There are a lot of myths about beans and salt. I place my trust in both Cook’s & Serious Eats & my own experience. My beans taste better and hold their shape better after brining. Most of all, I don’t need to use nearly the salt (well duh, you’re probably thinking, you’ve soaked the beans in salt) to get to the same level saltiness. Hear me out though: I think that because some of the salt in the brine actually flavors the beans, you end up using less salt, total, in your final dish.
I’ve especially noticed how much better the beans hold up after brining when I cook them, and this is particularly true in the Instant Pot. The Instant Pot is a rougher environment for cooking than other methods and that bit of salt in the brine does help the beans retain their shape. You’ll see the difference between the different soaking methods (long soak brine, quick soak brine, and quick Instant Pot soak brine) in the three photos. As you can see, the quick soak does have a few more broken beans and loosened skins, and the quick soak IP beans have a few more. Not so many, though, that I think it’s an issue when compared to the convenience of two minute (plus time to bring up to and release pressure) time for the IP beans.
When making Brining Beans Traditional or Instant Pot Methods, you need to sort:
All legumes need to be “sorted.” Go through the beans to make sure there is no unsavory debris of any kind. Over the years, I’ve found many small, hard clods of dirt and bits of chaff or tiny sticks, but twice I’ve found small rocks. Only twice in 45 years is pretty good, but there’s a potentially expensive trip or two to the dentist saved.
The easiest way to sort is to toss the beans out on a large, dark, rimmed sheet pan and push them around a bit while giving them a good look over. Remove any debris along with any misshapen or deformed beans.

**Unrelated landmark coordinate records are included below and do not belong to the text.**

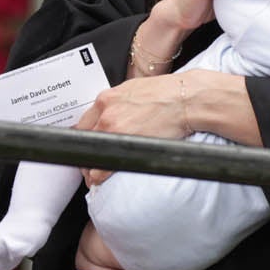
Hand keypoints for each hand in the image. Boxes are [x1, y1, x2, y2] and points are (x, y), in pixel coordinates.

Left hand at [70, 70, 259, 184]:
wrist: (186, 98)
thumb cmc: (167, 93)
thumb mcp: (135, 89)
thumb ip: (120, 103)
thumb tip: (116, 115)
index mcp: (107, 98)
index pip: (83, 123)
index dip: (84, 139)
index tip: (87, 147)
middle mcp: (106, 112)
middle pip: (83, 139)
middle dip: (86, 153)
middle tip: (89, 164)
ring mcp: (113, 127)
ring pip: (91, 154)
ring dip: (90, 166)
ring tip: (94, 175)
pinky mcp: (125, 144)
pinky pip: (102, 166)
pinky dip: (98, 176)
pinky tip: (100, 180)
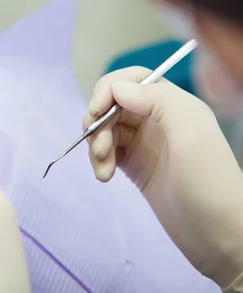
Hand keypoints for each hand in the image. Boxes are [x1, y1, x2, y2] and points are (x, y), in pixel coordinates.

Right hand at [84, 66, 242, 287]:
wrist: (217, 236)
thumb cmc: (208, 182)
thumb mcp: (191, 132)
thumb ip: (157, 100)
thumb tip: (117, 88)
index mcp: (173, 104)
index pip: (132, 79)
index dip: (108, 89)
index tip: (96, 112)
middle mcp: (157, 119)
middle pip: (113, 104)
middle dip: (98, 122)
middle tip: (100, 150)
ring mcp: (145, 143)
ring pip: (107, 128)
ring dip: (97, 144)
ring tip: (104, 169)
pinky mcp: (136, 166)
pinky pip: (108, 152)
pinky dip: (99, 161)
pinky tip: (104, 177)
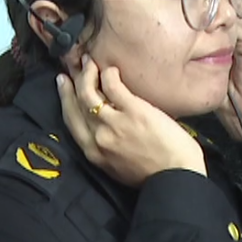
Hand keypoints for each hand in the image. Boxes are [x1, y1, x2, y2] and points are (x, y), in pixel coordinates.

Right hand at [58, 54, 206, 186]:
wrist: (176, 178)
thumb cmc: (154, 174)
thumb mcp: (119, 167)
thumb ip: (107, 149)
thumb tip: (106, 130)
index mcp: (93, 153)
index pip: (71, 120)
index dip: (65, 98)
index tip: (65, 85)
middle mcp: (98, 137)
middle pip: (76, 103)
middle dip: (73, 81)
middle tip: (74, 67)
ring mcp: (114, 123)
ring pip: (89, 92)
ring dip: (87, 74)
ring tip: (92, 63)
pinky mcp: (133, 111)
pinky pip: (112, 85)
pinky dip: (109, 74)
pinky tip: (112, 70)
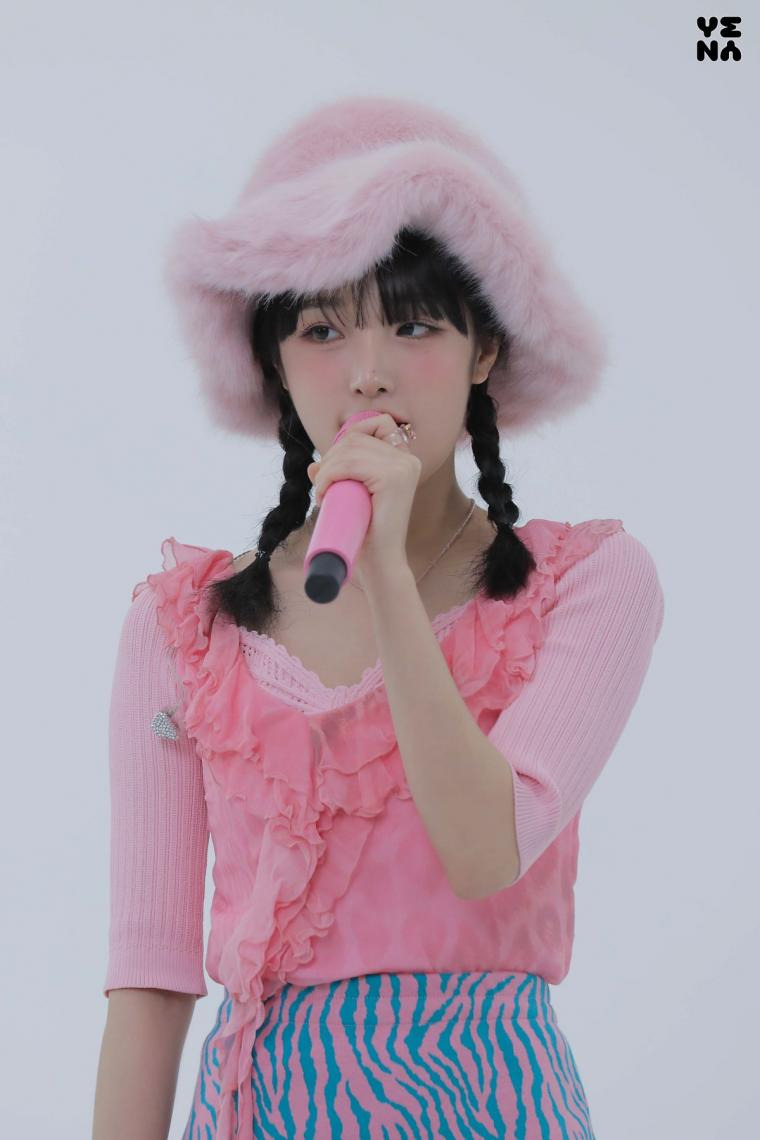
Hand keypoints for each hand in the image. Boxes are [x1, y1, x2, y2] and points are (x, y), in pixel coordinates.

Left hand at [306, 413, 421, 590]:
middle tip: (322, 485)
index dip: (352, 434)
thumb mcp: (351, 496)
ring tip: (322, 493)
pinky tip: (324, 493)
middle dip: (331, 457)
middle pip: (357, 437)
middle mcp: (408, 459)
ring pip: (350, 450)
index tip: (335, 462)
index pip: (379, 423)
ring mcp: (403, 467)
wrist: (379, 563)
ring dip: (326, 469)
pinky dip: (329, 476)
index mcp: (405, 459)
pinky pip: (350, 464)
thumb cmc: (366, 532)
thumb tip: (312, 466)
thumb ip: (337, 477)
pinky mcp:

After that, you’re ready to go, using any of the three methods of Brining Beans Traditional or Instant Pot Methods. The long soaking brine, the quick soak brine or the Instant Pot quick soak brine. Of course, if you don’t wish to brine, but just want to soak in plain old water, just follow the methods in the recipe, but omit the salt.Print
Brining Beans Traditional or Instant Pot Methods
Just a little cheat sheet on bean soaking.
- 1 pound dried beans, sorted and rinsed
- 1 gallon (four quarts) water, except in Instant Pot, in which case cover beans by two inches of water
- 3 tablespoons table salt
- 1 tablespoon oil (Instant Pot only)
Long Soak Method (overnight)
Dissolve salt in water, add beans and cover. Let sit overnight on counter or if worried about fermentation, in the refrigerator.
Quick Soak Method, Stovetop:
Dissolve salt in water in a large pan or Dutch oven. Add beans. Bring to a boil, boil one minute, then turn off the heat and cover the beans. Let sit for one hour.
Quick Soak Method, Instant Pot:
Add beans to Instant Pot. Add water to cover by two inches. Add salt and oil and stir. Seal Instant Pot and set to High Pressure, 2 minutes. When finished let the steam out carefully in short bursts. If anything other than steam comes out or if there is foam or sputtering, stop and wait for 30 seconds, then restart.
Drain and rinse beans before proceeding with recipe.